Last night we stayed in. I tried to go out, but he made me stay in. He wanted to sit on my tummy. But when I shifted to get comfortable, he dug his claw into my cheek and told me to sit on the floor. All we do anymore is watch TV. He loves American drama series. Especially The Wire and The Shield. He said that he would have loved to be a cop in America but that my stupid face ruined his chances. I didn’t quite understand what he meant.

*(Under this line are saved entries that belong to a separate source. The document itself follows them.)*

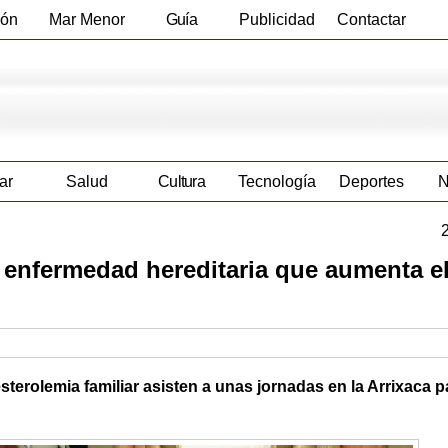
ión
Mar Menor
Guía
Publicidad
Contactar
Empresas
ar
Salud
Cultura
Tecnología
Deportes
N
enfermedad hereditaria que aumenta el
terolemia familiar asisten a unas jornadas en la Arrixaca p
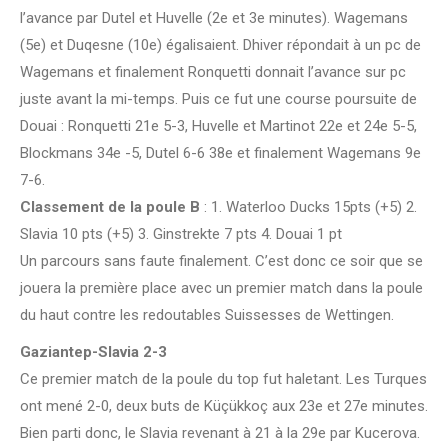
l’avance par Dutel et Huvelle (2e et 3e minutes). Wagemans
(5e) et Duqesne (10e) égalisaient. Dhiver répondait à un pc de
Wagemans et finalement Ronquetti donnait l’avance sur pc
juste avant la mi-temps. Puis ce fut une course poursuite de
Douai : Ronquetti 21e 5-3, Huvelle et Martinot 22e et 24e 5-5,
Blockmans 34e -5, Dutel 6-6 38e et finalement Wagemans 9e
7-6.
Classement de la poule B
: 1. Waterloo Ducks 15pts (+5) 2.
Slavia 10 pts (+5) 3. Ginstrekte 7 pts 4. Douai 1 pt
Un parcours sans faute finalement. C’est donc ce soir que se
jouera la première place avec un premier match dans la poule
du haut contre les redoutables Suissesses de Wettingen.
Gaziantep-Slavia 2-3
Ce premier match de la poule du top fut haletant. Les Turques
ont mené 2-0, deux buts de Küçükkoç aux 23e et 27e minutes.
Bien parti donc, le Slavia revenant à 21 à la 29e par Kucerova.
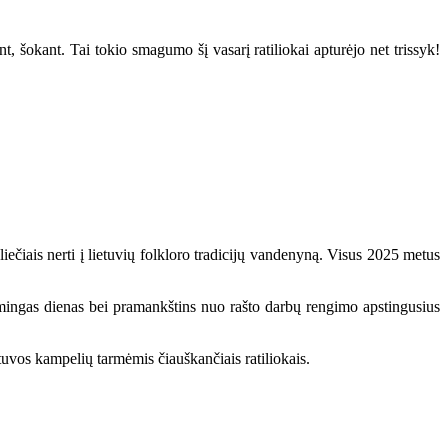
 šokant. Tai tokio smagumo šį vasarį ratiliokai apturėjo net trissyk!
iečiais nerti į lietuvių folkloro tradicijų vandenyną. Visus 2025 metus
ikšmingas dienas bei pramankštins nuo rašto darbų rengimo apstingusius
etuvos kampelių tarmėmis čiauškančiais ratiliokais.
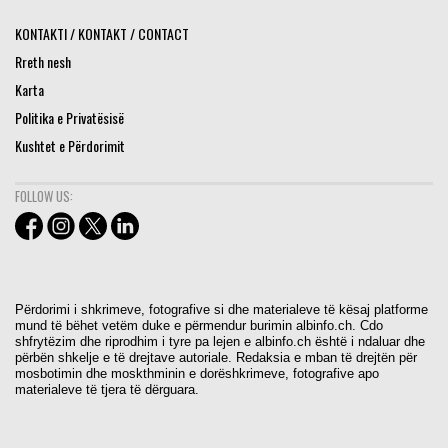
KONTAKTI / KONTAKT / CONTACT
Rreth nesh
Karta
Politika e Privatësisë
Kushtet e Përdorimit
FOLLOW US:
Përdorimi i shkrimeve, fotografive si dhe materialeve të kësaj platforme
mund të bëhet vetëm duke e përmendur burimin albinfo.ch. Cdo
shfrytëzim dhe riprodhim i tyre pa lejen e albinfo.ch është i ndaluar dhe
përbën shkelje e të drejtave autoriale. Redaksia e mban të drejtën për
mosbotimin dhe moskthminin e dorëshkrimeve, fotografive apo
materialeve të tjera të dërguara.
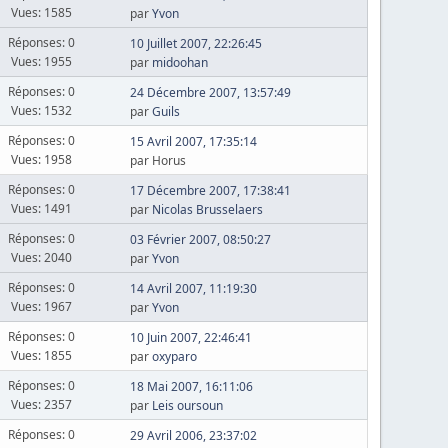
Vues: 1585
par
Yvon
Réponses: 0
10 Juillet 2007, 22:26:45
Vues: 1955
par
midoohan
Réponses: 0
24 Décembre 2007, 13:57:49
Vues: 1532
par
Guils
Réponses: 0
15 Avril 2007, 17:35:14
Vues: 1958
par Horus
Réponses: 0
17 Décembre 2007, 17:38:41
Vues: 1491
par
Nicolas Brusselaers
Réponses: 0
03 Février 2007, 08:50:27
Vues: 2040
par
Yvon
Réponses: 0
14 Avril 2007, 11:19:30
Vues: 1967
par
Yvon
Réponses: 0
10 Juin 2007, 22:46:41
Vues: 1855
par
oxyparo
Réponses: 0
18 Mai 2007, 16:11:06
Vues: 2357
par
Leis oursoun
Réponses: 0
29 Avril 2006, 23:37:02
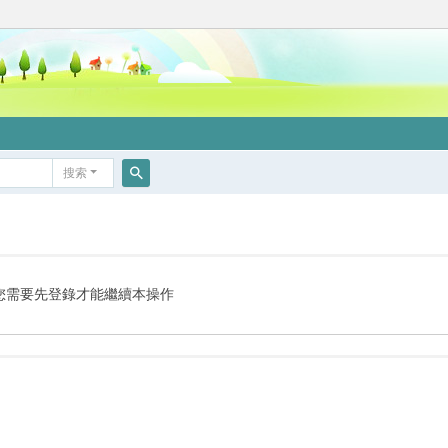
搜索
搜
索
您需要先登錄才能繼續本操作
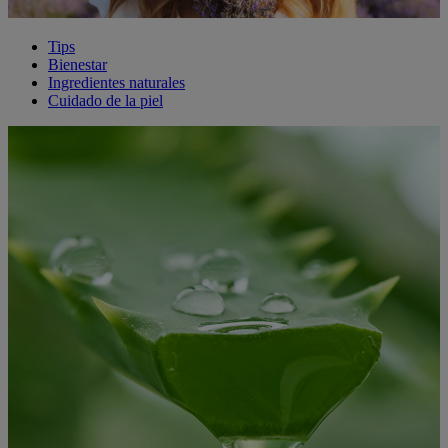
Tips
Bienestar
Ingredientes naturales
Cuidado de la piel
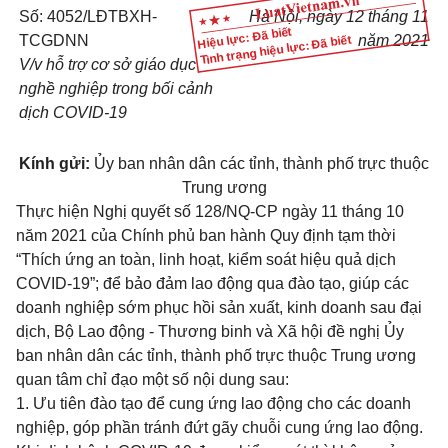
Số: 4052/LĐTBXH-
Hà Nội, ngày 12 tháng 11
Hiệu lực: Đã biết
TCGDNN
năm 2021
Tình trạng hiệu lực: Đã biết
V/v hỗ trợ cơ sở giáo dục
nghề nghiệp trong bối cảnh
dịch COVID-19
Kính gửi:
Ủy ban nhân dân các tỉnh, thành phố trực thuộc
Trung ương
Thực hiện Nghị quyết số
128/NQ-CP
ngày 11 tháng 10
năm 2021 của Chính phủ ban hành Quy định tạm thời
“Thích ứng an toàn, linh hoạt, kiểm soát hiệu quả dịch
COVID-19”; để bảo đảm lao động qua đào tạo, giúp các
doanh nghiệp sớm phục hồi sản xuất, kinh doanh sau đại
dịch, Bộ Lao động - Thương binh và Xã hội đề nghị Ủy
ban nhân dân các tỉnh, thành phố trực thuộc Trung ương
quan tâm chỉ đạo một số nội dung sau:
1. Ưu tiên đào tạo để cung ứng lao động cho các doanh
nghiệp, góp phần tránh đứt gãy chuỗi cung ứng lao động.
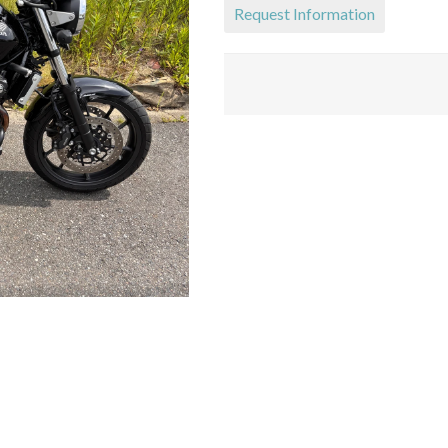
Request Information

He sits, that’s what he does. He watches TV, rating it. He especially loves to watch live television. He loves to see mistakes made by cameramen. He raises his eyes to heaven when the presenter is unsure what to do and looks off camera for help. He also makes me rent DVDs of films that he knows have large numbers of continuity errors. He visits websites. He’s even got books like ‘Movie Mistakes 2′ and ‘Hollywood’s Biggest Cock-Ups’ 2. They’re all sequels. He says books like that don’t gain enough momentum until the second edition. He sits and he smirks and he scoffs and he ‘tsks’ and he shakes his fat little head, watching inexperienced presenters on cable channels. Later he’ll go on the forums and slag people off. Once he videoed me on the toilet and posted it on YouTube, ‘so cats in Argentina could laugh at me’ he said. I really hate my cat.
My cat, my cat is a twat. When we go for a drive he takes note of prices on petrol station signs and shakes his head. “That was cheaper last week. God they think we must be maniacs if they think we’ll pay that, but were not manias, are we Philip?” said my cat to me. He insists that we drive out of town to get cheaper petrol but when I point out that the petrol wasted in the drive there and back would render it pointless… he just stares straight ahead and doesn’t say a word. I ask him is he alright and he says he’s fine. I know he’s not really. I can’t bare it. He acts all high and mighty, like he’s got it all figured out, like he’s better than me. Well at least I didn’t shit on the mat. The cat shat on the mat in my flat – and I cleaned it up. Fuck you cat!